Did you know: There are currently 264 known monkey species.
Following this, Andrew was able to free his inner-Vancouverite by kayaking through caves in Amphoe Mueang Krabi. On this tour, Andrew was able to see all the different coastal ecosystems and canyons. In Thailand, the caves are a popular tourist destination for their beautiful limestone and exotic bats. Here you can see the tour group that Andrew was with, kayaking along the coast of the Mueang Krabi District [Figure 2].
Next up, Andrew went to Chiang Mai, where he was able relax for the day at the Elephant Jungle Sanctuary. This sanctuary is a great place for tourists to visit the elephants as it is both ethical and sustainable. During the day, Andrew was able to play with the elephants in the water as well as wash them in mud [Figure 3].
Did you know: Mud can act as a natural sun protectant for animals like elephants or hippos.
After his day relaxing with the elephants, Andrew was able to experience some of the nightlife in Chiang Mai. In the evening, Andrew went to go see the Muay Thai fight night, where he won 5 out of 7 bets with the bartender as to whom would win each fight [Figure 4]!
The next day, Andrew was able to attend a cooking class to make authentic Thai food. Here you can see the different dishes he made [Figure 5].
As part of his trip, Andrew made an effort to visit the “Gateway to Heaven” White Temple in Chiang Rai, otherwise known as the Wat Rong Khun. Owned by the Thai visual artist Chalermchai Kositpipat, the White Temple was built as an art exhibition for the people of Chiang Rai and it’s visitors. It is stylized as a Buddhist Temple and features The bridge of “the cycle of rebirth”, the Gate of Heaven, the Ubosot, and the Golden Building [Figure 6].
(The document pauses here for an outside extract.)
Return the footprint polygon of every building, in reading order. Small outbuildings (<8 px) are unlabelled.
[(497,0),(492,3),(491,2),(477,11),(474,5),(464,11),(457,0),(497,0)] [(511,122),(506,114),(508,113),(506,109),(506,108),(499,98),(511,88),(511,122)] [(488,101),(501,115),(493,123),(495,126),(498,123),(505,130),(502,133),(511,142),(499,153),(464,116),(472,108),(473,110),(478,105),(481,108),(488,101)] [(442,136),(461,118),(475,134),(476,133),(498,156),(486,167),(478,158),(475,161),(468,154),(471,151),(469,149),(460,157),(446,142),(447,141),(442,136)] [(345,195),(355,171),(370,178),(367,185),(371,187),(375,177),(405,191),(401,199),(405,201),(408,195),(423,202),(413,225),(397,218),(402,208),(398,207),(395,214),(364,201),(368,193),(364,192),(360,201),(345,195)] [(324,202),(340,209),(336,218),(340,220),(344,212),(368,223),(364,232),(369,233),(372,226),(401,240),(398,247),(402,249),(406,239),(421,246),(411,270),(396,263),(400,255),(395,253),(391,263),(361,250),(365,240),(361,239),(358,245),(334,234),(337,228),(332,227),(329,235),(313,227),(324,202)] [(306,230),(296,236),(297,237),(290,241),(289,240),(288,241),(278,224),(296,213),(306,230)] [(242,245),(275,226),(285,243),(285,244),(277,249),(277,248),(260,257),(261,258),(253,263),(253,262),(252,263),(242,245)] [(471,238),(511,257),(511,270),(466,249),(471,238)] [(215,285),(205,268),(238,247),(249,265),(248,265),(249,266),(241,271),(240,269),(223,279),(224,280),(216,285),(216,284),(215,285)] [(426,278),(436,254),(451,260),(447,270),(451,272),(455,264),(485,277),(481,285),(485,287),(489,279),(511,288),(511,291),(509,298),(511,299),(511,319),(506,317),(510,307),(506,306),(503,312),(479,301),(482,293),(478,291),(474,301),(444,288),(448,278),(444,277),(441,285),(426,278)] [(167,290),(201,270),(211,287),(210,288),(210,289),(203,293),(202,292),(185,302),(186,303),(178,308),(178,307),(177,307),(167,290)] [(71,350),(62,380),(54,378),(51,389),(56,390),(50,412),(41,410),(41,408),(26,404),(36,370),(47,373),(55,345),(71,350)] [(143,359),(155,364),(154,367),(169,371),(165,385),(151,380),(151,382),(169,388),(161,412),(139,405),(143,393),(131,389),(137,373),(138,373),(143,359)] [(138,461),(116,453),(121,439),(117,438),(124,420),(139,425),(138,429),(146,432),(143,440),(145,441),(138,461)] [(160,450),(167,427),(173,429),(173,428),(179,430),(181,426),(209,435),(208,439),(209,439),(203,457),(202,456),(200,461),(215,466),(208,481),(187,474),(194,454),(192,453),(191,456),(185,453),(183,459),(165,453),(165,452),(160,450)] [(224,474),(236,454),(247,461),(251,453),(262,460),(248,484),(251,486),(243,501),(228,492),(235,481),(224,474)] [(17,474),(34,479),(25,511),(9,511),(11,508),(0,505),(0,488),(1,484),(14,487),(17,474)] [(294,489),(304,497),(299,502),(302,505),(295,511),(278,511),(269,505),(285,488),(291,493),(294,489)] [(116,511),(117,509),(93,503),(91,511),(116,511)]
Being the main building, the Ubosot is a large white structure with fragments of mirrored glass in the walls. This building takes on many design traits of classic Thai structure, including the three tiered roof and the serpent deities whom are legended to protect the Buddhist Temples. The Ubosot is meant to convey an overall message of the wickedness in people, because of this, despite the “pure” exterior, the inside of the Ubosot features fiery colours and the grand emerald Buddha, dressed in golden robes sitting on a throne in the central hall. To reach the Ubosot, people may pass over the bridge of the “cycle of rebirth,” which emits that to obtain happiness, a person must resist the temptations of greed and desire. These visions of greed and desire are represented in the Gate to Heaven exhibit. which is guarded by two creatures; one of death and the other of Rahu, who decides the fate of the dead. Finally, the Golden Building is the temple’s washroom area. However, it is much more than this, It symbolizes the body and people.
In Chiang Rai, Andrew was also able to visit the Long Neck Tribe. These women sometimes can have up to 25 of the heavy brass rings around their neck, this results in the shoulders and rib cages of the women being compressed down [Figure 7].
Andrews final stop took him to the Golden Triangle. Known for it’s production and distribution of opium on the ghost island, the Golden Triangle is a popular tourist destination. Andrew was able to take a guided boat tour through the rivers of Thailand, Myanmar, and Laos [Figure 8].